On Mon, Nov 5, 2012 at 7:48 AM, Dustin Sallings <[email protected]> wrote:
> Benoit Chesneau <[email protected]>
> writes:
>
>>> 1. My home couchdb server (by hostname, only available from inside my
>>> house)
>>> 2. My work couchdb server (by hostname, available inside and outside,
>>> but the IP addresses are different in each location).
>>> 3. Iriscouch (by hostname, available everywhere on the same address)
>>>
>>> In all three cases, it can stop replication, but will resume again if
>>> I restart.
>>>
>> Most of these cases already work if you are using the new _replicator api.
>
> If you're referring to the replicator DB, then yes, that's the way
> I set up all my replications, and why it starts back up when I restart.
>
>>> Under what circumstances do you consider "stop replicating after
>>> sleep, but start again if the user restarts CouchDB" good behavior?
>>
>> - local replications should always restart.
>> - replication with remote should restart only if the remote didn't
>> change and my network didn't change.
>>
>> In other cases I need to rely on a mecanism to validate that I can
>> continue the replication. In that case I agree it can be automated and
>> we have different solution to do it. But that should never be a
>> default mecanism imo.
>
> Let's assume what you're saying is OK and that the real bug here is
> that it *does* restart when I kill and restart CouchDB...
Any log in couch? Does it simply stop the replication?
>
> The one that I notice the most is an application that collects data in
> my house that replicates to my laptop. The *only* time this can
> possibly work is when my laptop is on my home LAN. That means, for it
> to start properly, it has to be connected to my home LAN before I ever
> see anything.
>
> Then I go somewhere else. Let's assume the somewhere else has a
> host named "menudo" (which is the unfortunate hostname of the machine in
> my house running CouchDB). Because I'm on a different network, the
> replicator decides it's probably not the menudo I'm looking for, so it
> ceases replication.
>
> When I go back home, shouldn't it start back up?

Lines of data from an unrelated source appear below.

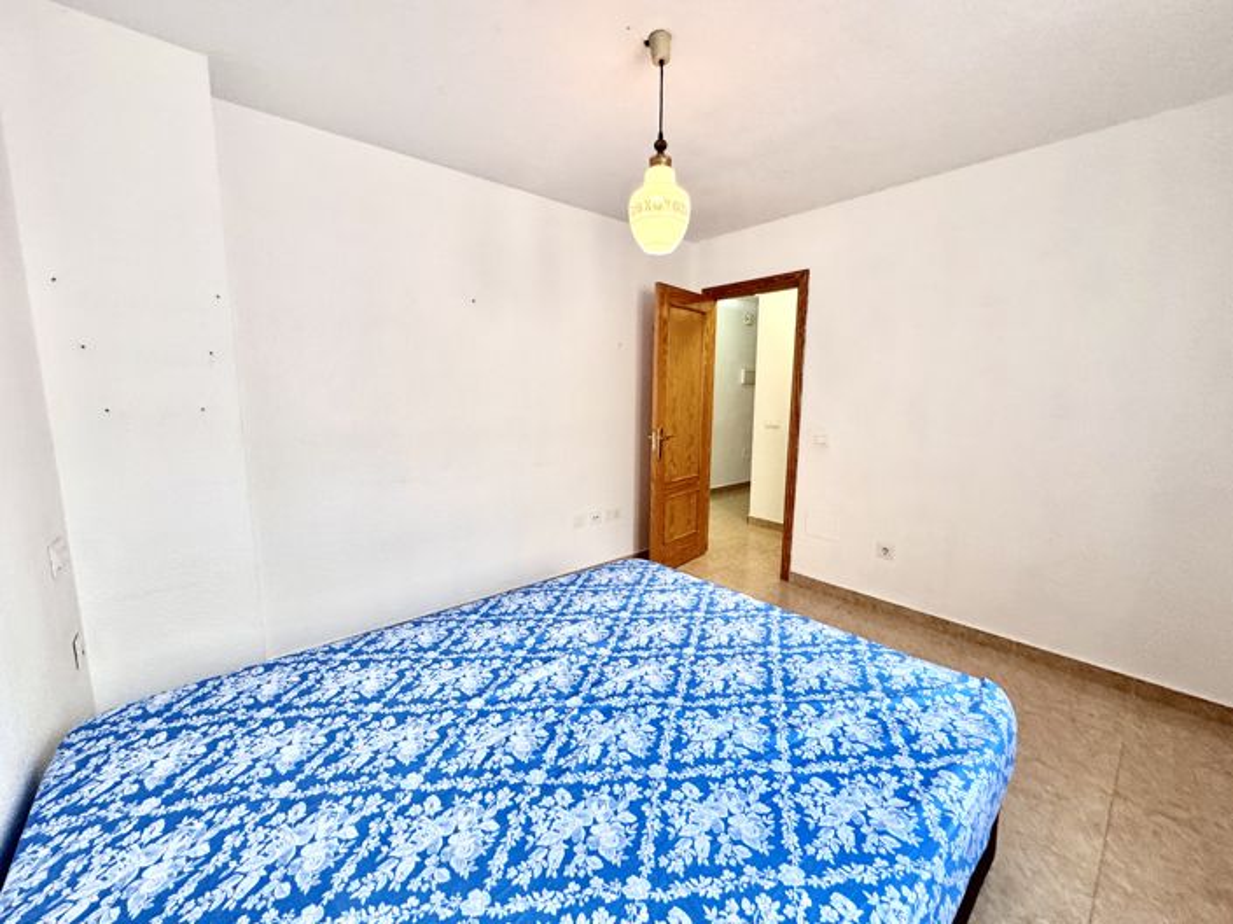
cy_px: 462
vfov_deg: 85.6
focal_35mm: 14
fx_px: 498
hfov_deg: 102.1
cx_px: 616
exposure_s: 1/100
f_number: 2.2
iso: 200
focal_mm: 2.22
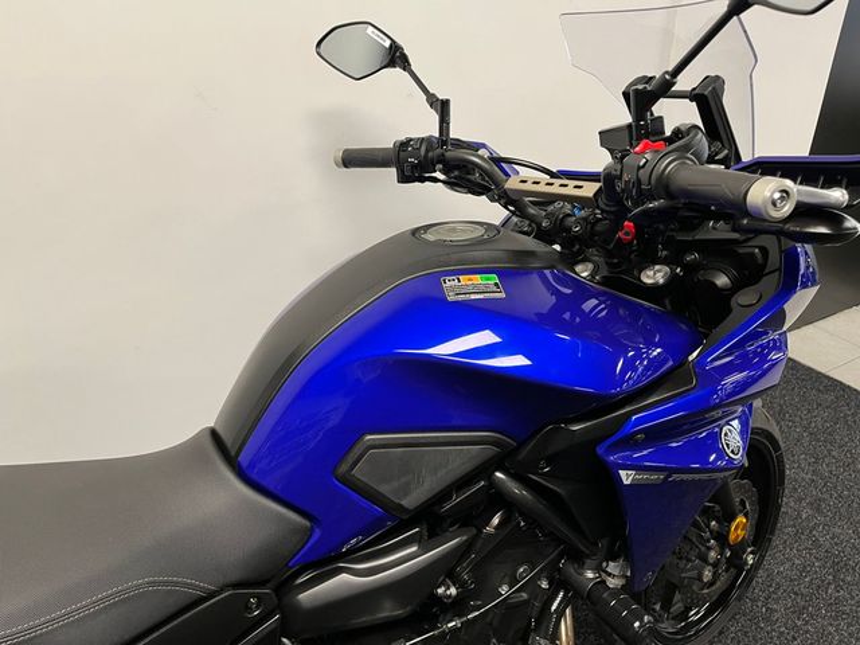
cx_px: 430
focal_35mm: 26
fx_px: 646
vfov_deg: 53.1
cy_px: 322
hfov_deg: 67.3
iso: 125
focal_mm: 5.1
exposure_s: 1/50
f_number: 1.6
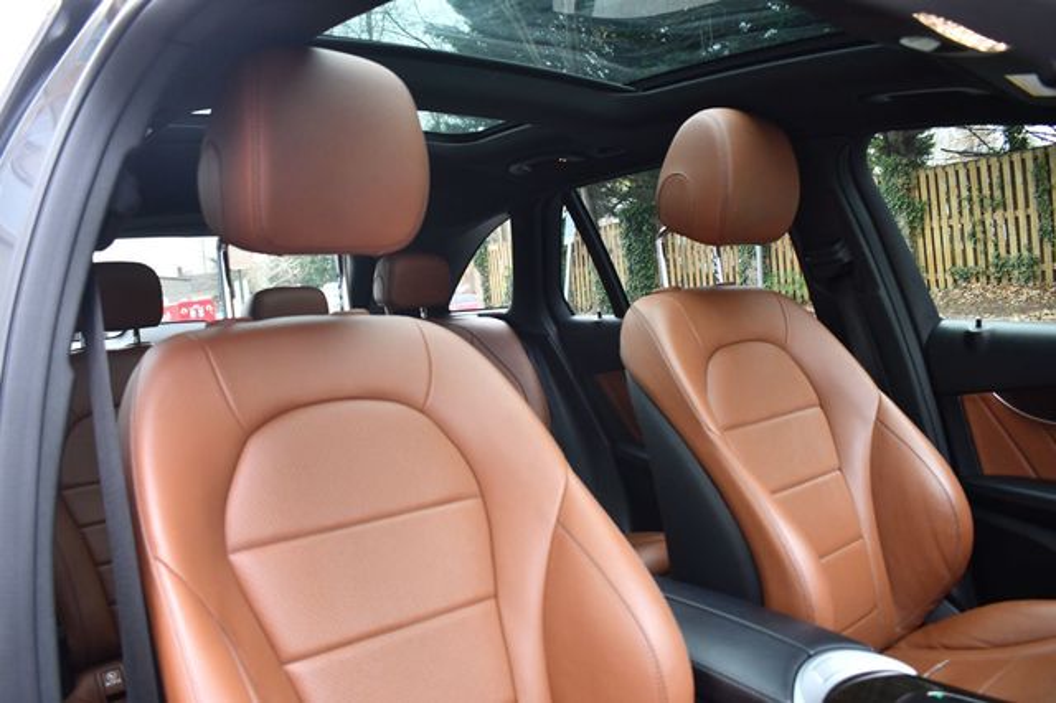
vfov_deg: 47.9
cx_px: 528
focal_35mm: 27
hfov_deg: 67.4
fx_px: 792
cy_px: 352
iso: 900
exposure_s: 1/125
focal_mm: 18
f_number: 3.5
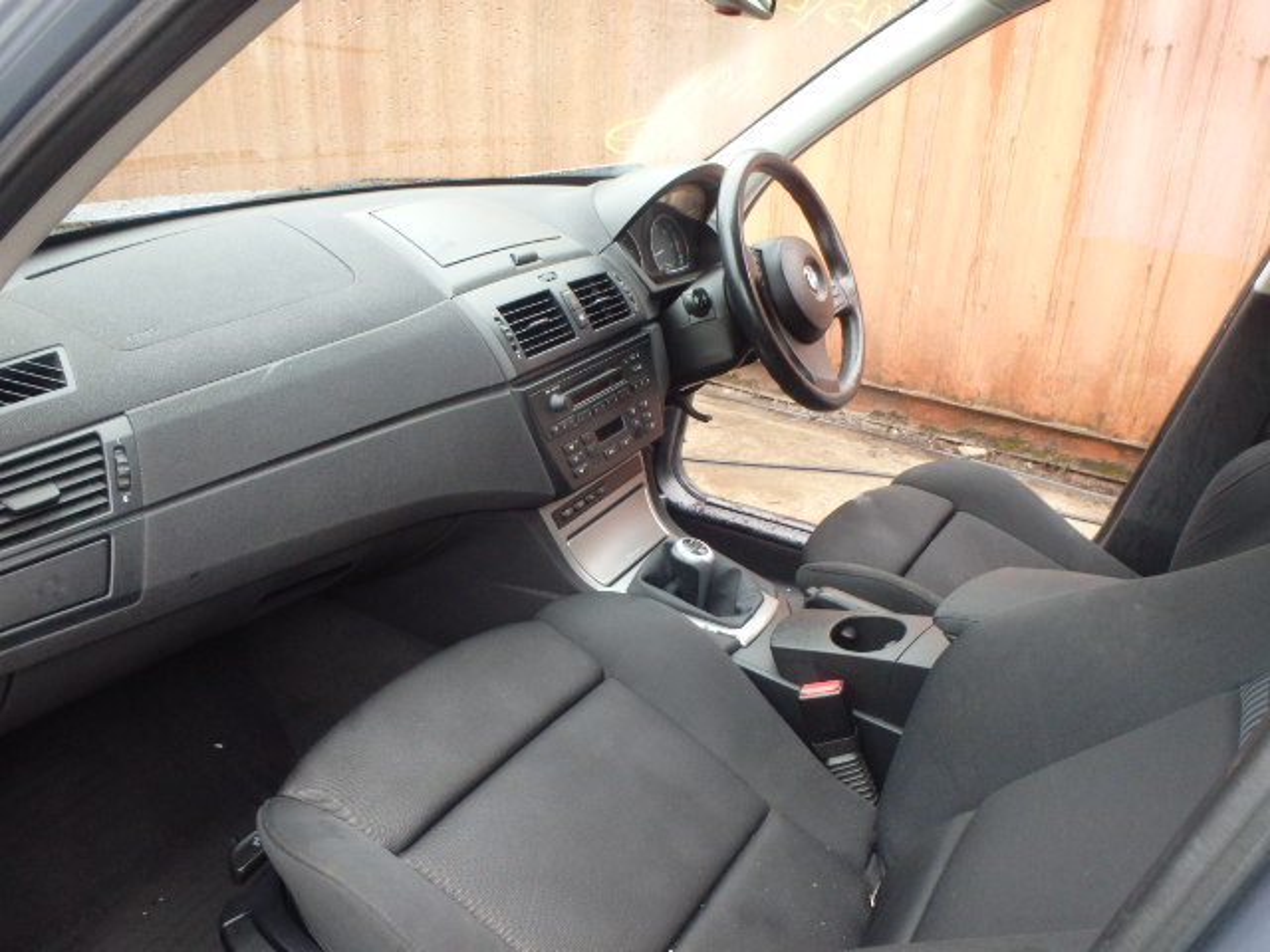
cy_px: 476
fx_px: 1027
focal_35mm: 28
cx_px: 635
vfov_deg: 49.7
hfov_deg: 63.4
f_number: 3.9
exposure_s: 1/30
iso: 400
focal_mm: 5
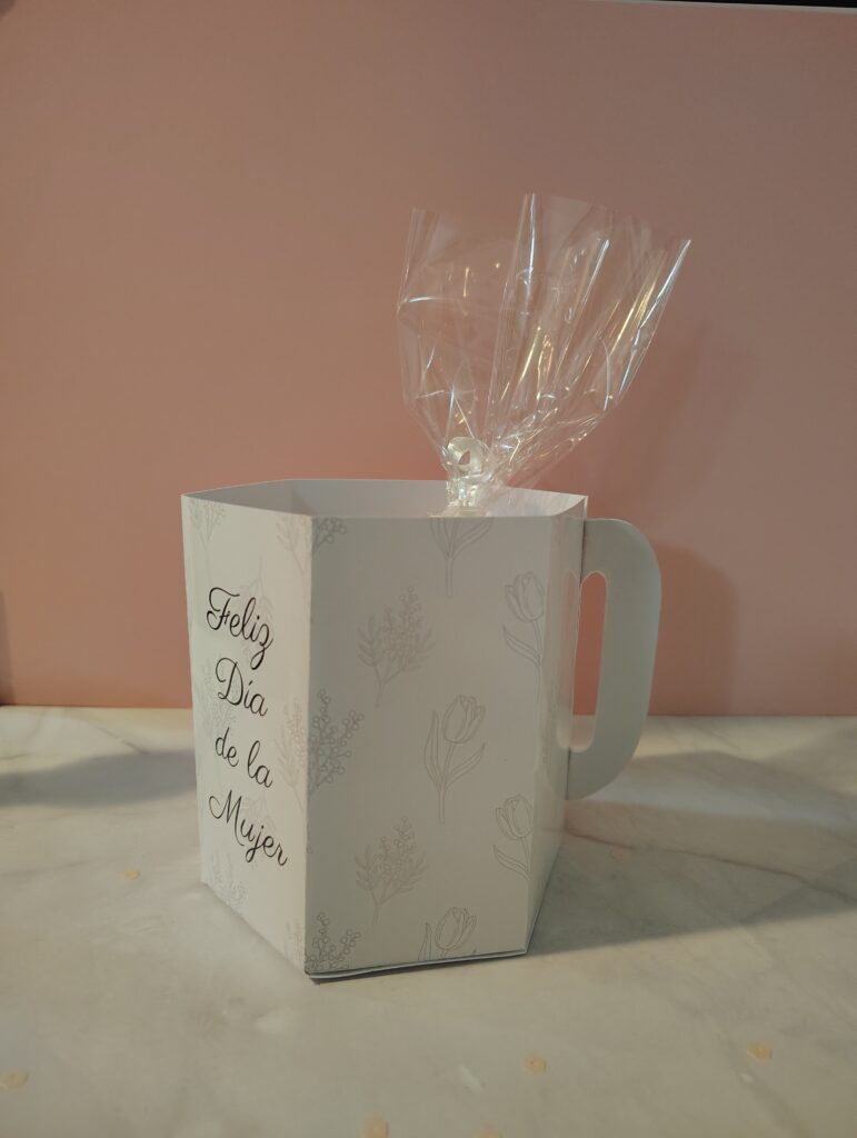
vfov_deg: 71.5
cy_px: 569
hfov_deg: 56.9
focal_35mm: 24
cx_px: 428
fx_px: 790
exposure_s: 1/40
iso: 1694
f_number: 1.8
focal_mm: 5.56
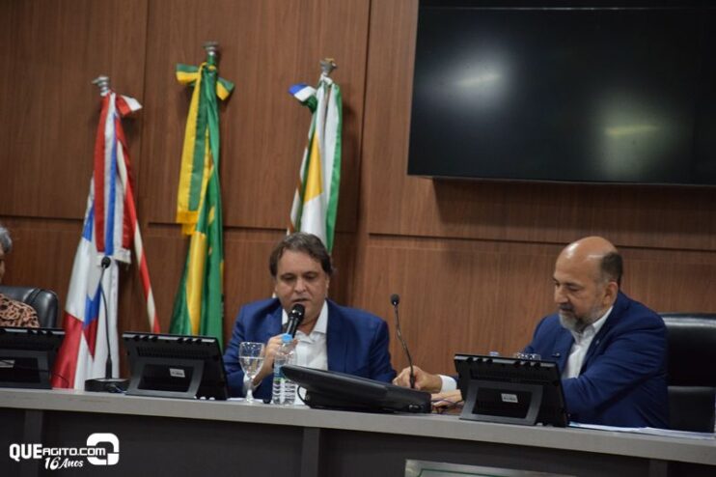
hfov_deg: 13.0
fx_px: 3131
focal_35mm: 158
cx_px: 358
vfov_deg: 8.7
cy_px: 238
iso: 2000
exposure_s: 1/60
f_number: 5.6
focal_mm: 105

At this point the replication should be stopped because it retried
too many time on your other network. I am not sure anyway that it is
desirable to restart it from the old replication doc at least without
checking that the remote is the remote.
>
> Doesn't this whole thing get a lot more simple and inline with what
> any reasonable user might expect if you just say, "configured
> replications run as configured"?
I agree, that it is interresting to have such features and i know at
least 2 projects proposing layers to handle that. Imo that is
requiring a small change in the the replicator client to check the
remote and eventually associate a remote id to an replication id and
change have a mapping [remote id, {Host, Port}] that is change after a
conversation with the remote node. That is this part that should be
switchable so for people that want it they could eventually check
against a node id . The logic depends on the application policy imo.